Print every entry exactly as written.

——

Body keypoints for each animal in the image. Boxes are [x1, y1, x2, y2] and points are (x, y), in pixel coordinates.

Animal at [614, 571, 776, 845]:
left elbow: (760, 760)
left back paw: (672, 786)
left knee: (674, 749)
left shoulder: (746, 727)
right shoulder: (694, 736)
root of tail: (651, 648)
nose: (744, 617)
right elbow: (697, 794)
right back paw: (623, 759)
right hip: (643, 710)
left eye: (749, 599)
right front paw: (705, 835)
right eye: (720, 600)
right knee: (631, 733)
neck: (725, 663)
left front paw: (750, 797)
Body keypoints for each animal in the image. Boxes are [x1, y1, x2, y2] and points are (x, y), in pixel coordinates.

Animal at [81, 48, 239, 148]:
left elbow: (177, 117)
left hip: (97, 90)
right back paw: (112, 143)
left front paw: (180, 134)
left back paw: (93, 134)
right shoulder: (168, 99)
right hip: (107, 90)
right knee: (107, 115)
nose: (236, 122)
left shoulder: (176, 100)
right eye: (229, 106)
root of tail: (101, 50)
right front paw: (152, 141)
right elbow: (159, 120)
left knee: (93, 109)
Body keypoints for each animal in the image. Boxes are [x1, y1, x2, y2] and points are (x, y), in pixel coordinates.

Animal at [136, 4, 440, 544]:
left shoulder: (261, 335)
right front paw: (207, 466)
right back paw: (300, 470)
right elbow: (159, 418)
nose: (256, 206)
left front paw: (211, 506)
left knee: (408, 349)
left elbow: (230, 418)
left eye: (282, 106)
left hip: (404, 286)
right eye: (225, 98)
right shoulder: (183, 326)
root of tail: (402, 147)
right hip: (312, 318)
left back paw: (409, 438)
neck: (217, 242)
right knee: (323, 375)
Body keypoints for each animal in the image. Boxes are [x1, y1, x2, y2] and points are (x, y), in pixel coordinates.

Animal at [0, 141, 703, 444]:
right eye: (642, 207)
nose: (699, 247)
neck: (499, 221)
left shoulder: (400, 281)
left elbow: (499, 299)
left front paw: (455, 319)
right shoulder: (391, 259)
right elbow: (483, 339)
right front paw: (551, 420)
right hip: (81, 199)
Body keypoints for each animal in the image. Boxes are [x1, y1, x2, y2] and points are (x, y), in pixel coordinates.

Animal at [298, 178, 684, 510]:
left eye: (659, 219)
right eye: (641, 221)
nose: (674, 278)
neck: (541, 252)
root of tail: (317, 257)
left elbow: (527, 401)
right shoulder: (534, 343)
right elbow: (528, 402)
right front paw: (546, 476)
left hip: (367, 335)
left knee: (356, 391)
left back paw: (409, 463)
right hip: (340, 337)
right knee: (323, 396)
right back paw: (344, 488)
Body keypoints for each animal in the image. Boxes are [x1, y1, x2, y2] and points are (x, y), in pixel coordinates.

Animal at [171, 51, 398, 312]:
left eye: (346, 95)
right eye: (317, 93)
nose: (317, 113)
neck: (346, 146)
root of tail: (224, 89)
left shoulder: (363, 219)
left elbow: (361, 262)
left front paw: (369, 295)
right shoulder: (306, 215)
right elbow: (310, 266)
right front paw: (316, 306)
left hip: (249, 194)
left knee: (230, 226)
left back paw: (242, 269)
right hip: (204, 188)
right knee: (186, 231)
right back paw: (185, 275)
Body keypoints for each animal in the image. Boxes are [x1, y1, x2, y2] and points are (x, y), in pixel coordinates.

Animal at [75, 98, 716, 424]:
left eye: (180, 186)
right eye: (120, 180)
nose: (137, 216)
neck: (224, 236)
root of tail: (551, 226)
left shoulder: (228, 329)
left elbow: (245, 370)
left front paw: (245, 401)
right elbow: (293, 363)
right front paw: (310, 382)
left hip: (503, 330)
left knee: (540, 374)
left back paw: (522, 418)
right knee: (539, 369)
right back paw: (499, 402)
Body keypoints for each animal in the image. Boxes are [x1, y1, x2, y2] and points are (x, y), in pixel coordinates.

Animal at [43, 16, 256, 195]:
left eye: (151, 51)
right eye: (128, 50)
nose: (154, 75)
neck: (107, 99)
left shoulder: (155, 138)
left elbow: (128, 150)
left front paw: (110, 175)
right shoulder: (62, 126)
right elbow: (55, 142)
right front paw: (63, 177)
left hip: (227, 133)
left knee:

——

**FINAL ANSWER:**
Body keypoints for each animal in the image. Boxes are [x1, y1, x2, y2] and points are (x, y), in pixel coordinates.

Animal at [614, 571, 776, 845]:
left elbow: (760, 760)
left back paw: (672, 786)
left knee: (674, 749)
left shoulder: (746, 727)
right shoulder: (694, 736)
root of tail: (651, 648)
nose: (744, 617)
right elbow: (697, 794)
right back paw: (623, 759)
right hip: (643, 710)
left eye: (749, 599)
right front paw: (705, 835)
right eye: (720, 600)
right knee: (631, 733)
neck: (725, 663)
left front paw: (750, 797)
Body keypoints for each animal in the image. Boxes are [x1, y1, x2, y2] and points are (x, y), in pixel coordinates.

Animal at [81, 48, 239, 148]:
left elbow: (177, 117)
left hip: (97, 90)
right back paw: (112, 143)
left front paw: (180, 134)
left back paw: (93, 134)
right shoulder: (168, 99)
right hip: (107, 90)
right knee: (107, 115)
nose: (236, 122)
left shoulder: (176, 100)
right eye: (229, 106)
root of tail: (101, 50)
right front paw: (152, 141)
right elbow: (159, 120)
left knee: (93, 109)
Body keypoints for each animal in the image. Boxes are [x1, y1, x2, y2] and points are (x, y), in pixel coordinates.

Animal at [136, 4, 440, 544]:
left shoulder: (261, 335)
right front paw: (207, 466)
right back paw: (300, 470)
right elbow: (159, 418)
nose: (256, 206)
left front paw: (211, 506)
left knee: (408, 349)
left elbow: (230, 418)
left eye: (282, 106)
left hip: (404, 286)
right eye: (225, 98)
right shoulder: (183, 326)
root of tail: (402, 147)
right hip: (312, 318)
left back paw: (409, 438)
neck: (217, 242)
right knee: (323, 375)
Body keypoints for each animal in the image. Boxes are [x1, y1, x2, y2] and points are (x, y), in pixel coordinates.

Animal at [0, 141, 703, 444]:
right eye: (642, 207)
nose: (699, 247)
neck: (499, 221)
left shoulder: (400, 281)
left elbow: (499, 299)
left front paw: (455, 319)
right shoulder: (391, 259)
right elbow: (483, 339)
right front paw: (551, 420)
right hip: (81, 199)
Body keypoints for each animal in the image. Boxes are [x1, y1, x2, y2] and points are (x, y), in pixel coordinates.

Animal at [298, 178, 684, 510]:
left eye: (659, 219)
right eye: (641, 221)
nose: (674, 278)
neck: (541, 252)
root of tail: (317, 257)
left elbow: (527, 401)
right shoulder: (534, 343)
right elbow: (528, 402)
right front paw: (546, 476)
left hip: (367, 335)
left knee: (356, 391)
left back paw: (409, 463)
right hip: (340, 337)
right knee: (323, 396)
right back paw: (344, 488)
Body keypoints for each animal in the image. Boxes are [x1, y1, x2, y2] and points are (x, y), in pixel coordinates.

Animal at [171, 51, 398, 312]:
left eye: (346, 95)
right eye: (317, 93)
nose: (317, 113)
neck: (346, 146)
root of tail: (224, 89)
left shoulder: (363, 219)
left elbow: (361, 262)
left front paw: (369, 295)
right shoulder: (306, 215)
right elbow: (310, 266)
right front paw: (316, 306)
left hip: (249, 194)
left knee: (230, 226)
left back paw: (242, 269)
right hip: (204, 188)
right knee: (186, 231)
right back paw: (185, 275)
Body keypoints for each animal in the image. Boxes are [x1, y1, x2, y2] and points are (x, y), in pixel coordinates.

Animal at [75, 98, 716, 424]:
left eye: (180, 186)
right eye: (120, 180)
nose: (137, 216)
neck: (224, 236)
root of tail: (551, 226)
left shoulder: (228, 329)
left elbow: (245, 370)
left front paw: (245, 401)
right elbow: (293, 363)
right front paw: (310, 382)
left hip: (503, 330)
left knee: (540, 374)
left back paw: (522, 418)
right knee: (539, 369)
right back paw: (499, 402)
Body keypoints for each animal in the image. Boxes are [x1, y1, x2, y2] and points are (x, y), in pixel coordinates.

Animal at [43, 16, 256, 195]:
left eye: (151, 51)
right eye: (128, 50)
nose: (154, 75)
neck: (107, 99)
left shoulder: (155, 138)
left elbow: (128, 150)
left front paw: (110, 175)
right shoulder: (62, 126)
right elbow: (55, 142)
right front paw: (63, 177)
left hip: (227, 133)
left knee:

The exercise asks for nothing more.